Whatever the imagery, each picture has its own interpretation and significance.
Tarot Card Meanings & Tarot Mythology
The mysterious world of tarot cards has long been shrouded in mythology and superstition, leading many to believe the cards can expose the future. In fact, that's what the different suits and artwork help to divulge.
The suits provide top-level meaning:
- Wands (energy)
- Cups (emotions)
- Swords (personal power)
- Pentacles (materiality)
(The name used for each suit can vary a little but it still represents the same thing as we're showing here.) Meanwhile, the card's image offers a more specific message.

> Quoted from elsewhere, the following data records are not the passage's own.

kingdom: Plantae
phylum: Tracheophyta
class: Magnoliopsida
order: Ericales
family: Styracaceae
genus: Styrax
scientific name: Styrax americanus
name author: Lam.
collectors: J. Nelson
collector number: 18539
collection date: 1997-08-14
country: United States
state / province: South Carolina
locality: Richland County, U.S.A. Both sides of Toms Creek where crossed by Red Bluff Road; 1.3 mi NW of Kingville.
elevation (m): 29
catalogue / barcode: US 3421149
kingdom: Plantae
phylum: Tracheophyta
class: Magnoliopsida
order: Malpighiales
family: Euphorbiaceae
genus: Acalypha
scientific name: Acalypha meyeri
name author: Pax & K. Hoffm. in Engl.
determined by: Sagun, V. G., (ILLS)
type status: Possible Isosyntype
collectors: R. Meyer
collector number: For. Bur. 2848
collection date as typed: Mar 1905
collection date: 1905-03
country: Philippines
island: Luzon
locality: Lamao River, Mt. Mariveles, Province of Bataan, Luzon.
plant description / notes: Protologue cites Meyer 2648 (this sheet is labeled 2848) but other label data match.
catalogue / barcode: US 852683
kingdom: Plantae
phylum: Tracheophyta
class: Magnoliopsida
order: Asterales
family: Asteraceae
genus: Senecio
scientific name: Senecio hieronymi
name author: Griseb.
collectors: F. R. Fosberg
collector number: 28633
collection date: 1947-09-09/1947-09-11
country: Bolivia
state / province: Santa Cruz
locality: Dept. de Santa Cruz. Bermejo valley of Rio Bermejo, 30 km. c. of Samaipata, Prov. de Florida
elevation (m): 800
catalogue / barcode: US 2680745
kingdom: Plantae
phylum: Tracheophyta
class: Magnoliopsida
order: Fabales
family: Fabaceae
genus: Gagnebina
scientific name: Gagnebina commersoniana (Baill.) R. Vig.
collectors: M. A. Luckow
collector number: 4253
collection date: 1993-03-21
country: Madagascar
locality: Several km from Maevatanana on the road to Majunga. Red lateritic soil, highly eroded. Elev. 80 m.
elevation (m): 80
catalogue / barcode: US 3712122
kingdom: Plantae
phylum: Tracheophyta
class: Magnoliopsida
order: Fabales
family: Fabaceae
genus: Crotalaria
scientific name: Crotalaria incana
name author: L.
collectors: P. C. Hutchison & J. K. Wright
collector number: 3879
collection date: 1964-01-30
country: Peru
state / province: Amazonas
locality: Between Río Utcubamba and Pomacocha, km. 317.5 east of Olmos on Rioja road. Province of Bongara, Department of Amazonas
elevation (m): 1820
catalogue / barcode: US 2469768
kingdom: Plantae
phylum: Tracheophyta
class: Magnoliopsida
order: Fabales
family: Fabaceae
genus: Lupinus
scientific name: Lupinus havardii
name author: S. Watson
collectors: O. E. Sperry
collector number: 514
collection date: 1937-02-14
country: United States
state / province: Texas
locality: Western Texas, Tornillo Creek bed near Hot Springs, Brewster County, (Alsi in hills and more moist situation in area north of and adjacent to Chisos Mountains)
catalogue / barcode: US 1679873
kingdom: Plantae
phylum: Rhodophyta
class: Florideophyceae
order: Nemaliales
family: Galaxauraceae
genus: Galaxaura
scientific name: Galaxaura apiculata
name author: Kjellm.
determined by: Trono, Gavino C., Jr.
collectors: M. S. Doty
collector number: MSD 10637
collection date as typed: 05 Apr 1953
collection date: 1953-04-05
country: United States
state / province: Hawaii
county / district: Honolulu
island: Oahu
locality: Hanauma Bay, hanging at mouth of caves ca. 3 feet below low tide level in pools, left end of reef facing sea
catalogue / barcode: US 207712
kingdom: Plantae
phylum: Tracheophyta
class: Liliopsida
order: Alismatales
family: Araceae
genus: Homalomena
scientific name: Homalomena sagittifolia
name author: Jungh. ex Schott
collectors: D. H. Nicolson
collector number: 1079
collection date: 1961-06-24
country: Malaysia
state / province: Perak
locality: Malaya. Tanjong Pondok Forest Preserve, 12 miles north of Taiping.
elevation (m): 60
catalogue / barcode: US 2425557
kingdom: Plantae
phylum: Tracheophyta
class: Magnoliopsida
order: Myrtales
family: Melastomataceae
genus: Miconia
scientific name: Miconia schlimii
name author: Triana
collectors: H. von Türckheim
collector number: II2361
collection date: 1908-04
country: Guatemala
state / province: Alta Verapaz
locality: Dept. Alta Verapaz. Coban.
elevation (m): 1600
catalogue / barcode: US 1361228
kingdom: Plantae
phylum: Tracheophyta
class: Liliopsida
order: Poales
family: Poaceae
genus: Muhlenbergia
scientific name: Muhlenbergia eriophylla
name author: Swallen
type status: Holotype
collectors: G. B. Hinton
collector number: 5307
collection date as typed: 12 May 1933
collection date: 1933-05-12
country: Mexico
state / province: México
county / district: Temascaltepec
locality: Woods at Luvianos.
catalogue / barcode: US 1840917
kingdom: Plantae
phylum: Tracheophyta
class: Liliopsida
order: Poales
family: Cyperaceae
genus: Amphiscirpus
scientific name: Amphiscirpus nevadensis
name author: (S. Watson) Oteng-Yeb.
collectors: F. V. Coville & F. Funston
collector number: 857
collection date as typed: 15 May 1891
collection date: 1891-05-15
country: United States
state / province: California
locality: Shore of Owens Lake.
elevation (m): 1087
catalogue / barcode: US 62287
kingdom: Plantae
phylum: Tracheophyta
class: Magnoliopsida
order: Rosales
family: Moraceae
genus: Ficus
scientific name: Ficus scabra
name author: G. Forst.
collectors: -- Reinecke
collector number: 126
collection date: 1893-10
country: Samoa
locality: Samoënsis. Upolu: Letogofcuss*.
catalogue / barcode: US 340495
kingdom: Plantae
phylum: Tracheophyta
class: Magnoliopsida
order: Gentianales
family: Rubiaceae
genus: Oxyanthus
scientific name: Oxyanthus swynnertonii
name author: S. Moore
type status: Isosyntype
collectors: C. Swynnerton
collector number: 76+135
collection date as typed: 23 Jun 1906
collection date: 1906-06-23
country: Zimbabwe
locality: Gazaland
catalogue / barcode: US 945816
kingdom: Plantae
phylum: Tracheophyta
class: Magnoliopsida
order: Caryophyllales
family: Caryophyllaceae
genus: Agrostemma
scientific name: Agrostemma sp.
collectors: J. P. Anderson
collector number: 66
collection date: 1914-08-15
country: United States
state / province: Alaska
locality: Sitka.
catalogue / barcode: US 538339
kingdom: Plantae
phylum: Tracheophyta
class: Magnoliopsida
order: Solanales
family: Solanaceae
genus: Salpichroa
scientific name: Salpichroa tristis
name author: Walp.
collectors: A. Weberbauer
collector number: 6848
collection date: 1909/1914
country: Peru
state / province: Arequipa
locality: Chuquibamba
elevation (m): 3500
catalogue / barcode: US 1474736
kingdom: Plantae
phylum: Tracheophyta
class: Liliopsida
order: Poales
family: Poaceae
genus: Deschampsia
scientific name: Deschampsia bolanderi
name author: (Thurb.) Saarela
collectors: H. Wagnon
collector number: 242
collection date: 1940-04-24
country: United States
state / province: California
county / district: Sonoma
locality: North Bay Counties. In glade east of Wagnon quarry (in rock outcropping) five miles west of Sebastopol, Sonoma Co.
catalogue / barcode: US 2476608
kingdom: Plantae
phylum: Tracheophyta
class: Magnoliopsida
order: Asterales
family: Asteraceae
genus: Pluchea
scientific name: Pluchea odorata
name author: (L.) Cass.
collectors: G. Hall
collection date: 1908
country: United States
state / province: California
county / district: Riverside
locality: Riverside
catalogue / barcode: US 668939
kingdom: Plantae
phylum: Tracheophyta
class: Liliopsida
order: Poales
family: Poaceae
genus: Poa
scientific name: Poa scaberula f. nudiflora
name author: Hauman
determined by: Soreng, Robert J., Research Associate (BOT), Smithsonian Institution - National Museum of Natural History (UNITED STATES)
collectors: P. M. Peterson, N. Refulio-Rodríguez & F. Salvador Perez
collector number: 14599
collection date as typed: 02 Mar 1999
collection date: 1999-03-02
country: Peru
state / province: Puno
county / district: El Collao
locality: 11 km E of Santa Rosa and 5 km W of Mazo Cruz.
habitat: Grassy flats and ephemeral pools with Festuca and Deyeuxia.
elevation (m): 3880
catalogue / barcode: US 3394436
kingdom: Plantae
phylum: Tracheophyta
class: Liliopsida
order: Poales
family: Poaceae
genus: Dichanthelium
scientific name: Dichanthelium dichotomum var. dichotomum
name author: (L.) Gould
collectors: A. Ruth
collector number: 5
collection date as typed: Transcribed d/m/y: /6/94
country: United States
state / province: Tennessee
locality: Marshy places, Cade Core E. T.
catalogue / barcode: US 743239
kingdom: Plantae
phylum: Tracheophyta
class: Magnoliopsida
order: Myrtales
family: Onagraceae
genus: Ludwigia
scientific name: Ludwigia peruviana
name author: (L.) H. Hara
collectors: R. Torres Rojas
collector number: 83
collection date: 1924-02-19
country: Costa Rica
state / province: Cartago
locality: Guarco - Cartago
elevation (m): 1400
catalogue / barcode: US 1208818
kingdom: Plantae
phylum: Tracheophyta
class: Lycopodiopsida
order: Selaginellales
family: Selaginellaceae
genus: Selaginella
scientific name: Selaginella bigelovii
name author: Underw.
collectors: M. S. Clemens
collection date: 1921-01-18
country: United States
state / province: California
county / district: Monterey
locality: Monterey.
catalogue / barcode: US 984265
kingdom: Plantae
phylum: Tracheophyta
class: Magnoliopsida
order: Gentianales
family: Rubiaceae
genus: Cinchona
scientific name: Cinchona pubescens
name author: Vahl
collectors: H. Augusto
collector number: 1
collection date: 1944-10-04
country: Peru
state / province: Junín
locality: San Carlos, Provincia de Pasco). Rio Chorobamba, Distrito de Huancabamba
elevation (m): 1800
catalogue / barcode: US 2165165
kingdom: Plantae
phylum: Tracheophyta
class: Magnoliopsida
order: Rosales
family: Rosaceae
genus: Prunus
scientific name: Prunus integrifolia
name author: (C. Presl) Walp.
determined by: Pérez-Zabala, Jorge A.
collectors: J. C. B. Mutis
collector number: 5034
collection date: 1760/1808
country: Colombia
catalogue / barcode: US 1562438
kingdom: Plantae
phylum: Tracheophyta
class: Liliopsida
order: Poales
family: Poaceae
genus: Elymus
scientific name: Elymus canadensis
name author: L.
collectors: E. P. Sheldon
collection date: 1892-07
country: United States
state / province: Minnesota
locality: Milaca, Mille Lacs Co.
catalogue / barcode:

The true meaning of tarot cards can also be much more mundane. For example, they can actually be used to determine simple, everyday stuff — like what pizza toppings to get!
So whether you're looking for a little guidance on what direction your life's headed in or on what to get for dinner, a tarot reading might be worth a try.
History of Tarot Cards through the Ages
Tarot has a long, interesting origins story. How it’s changed over time is just as spellbinding, too!
The Early Days of Tarot (Mid/Late 1300s-Late 1700s)
First came the playing card, then came the tarot card. The first recorded use of playing cards was in Europe in the late 1360s. We don’t know much about these cards beyond that they had suits and were used to play various games.
Eventually, the decks morphed to include additional cards now known as trumps. This happened around 1440 in Italy. Throughout the following years, the number of cards in the deck grew. The kinds of cards in the decks grew and changed as well — from Roman gods to birds to astrology symbols.
Ever-Evolving Deck & Divination (Late 1700s-Around 1900)
The earliest signs of tarot cards being used as fortune-telling tools date back to around 1750 in Italy. But it wasn’t until almost 1790 that the first deck of tarot cards that were expressly deigned for “occult purposes” was created. This is the 78-card deck with major and minor arcana that set the stage for the beloved 1909 Rider-Waite deck.
These tarots cards weren’t used in any games, like prior versions were. These new decks were intended for divination practices only.
Probably not a shocker, but it’s also around the late 1700s in France that occultists began using tarot cards for prophecies and predictions. And so, tarot card reading was born.
A Tarot Renaissance (1900ish-Present)
At some point, the popularity of tarot reading fell off for a while. But, it started making a comeback in the mid-1950s.
Several tarot playing card games slid into vogue again in many European countries. There are even leagues and tournaments now for these games!
As for tarot reading, that’s gaining renewed traction as well. Some attribute this to cultural shifts away from “traditional” religions. Others think tarot’s having a moment again because of, you know, world chaos. People are looking to make sense of the universe that was set skew by events like the 2008 financial crisis, pandemics, and global geopolitical conflicts and corruption.
And, let’s not forget that tarot can just be for fun. Lots of folks these days deal for amusement, not to [try to] blow away layers of uncertainty.
What’s also cool is that we aren’t just having a tarot revival. We’re taking tarot into tomorrow. This is evidenced in tarot’s peek-a-boo into pop culture and media. For instance:
- There are a ton of recent articles, documentaries, etc. about all different aspects of tarot: origins of tarot, tarot card decks, tarot card meanings, tarot readings, and so on.
- You can find tarot-related exhibits or artifacts at major, highly reputable museums.
- It’s showing up as a theme for clothing (e.g., this tank and this tee), accessories (e.g., these earring and this patch), and home goods (e.g., this candle or this soap). It’s a thing.
Tarot History Timeline — Anything but Boring!
From the beginning, tarot’s had a colorful existence. Today, it’s definitely got a solid foothold in society. Whether you turn tarot cards for fun or fortune-telling is your business, though!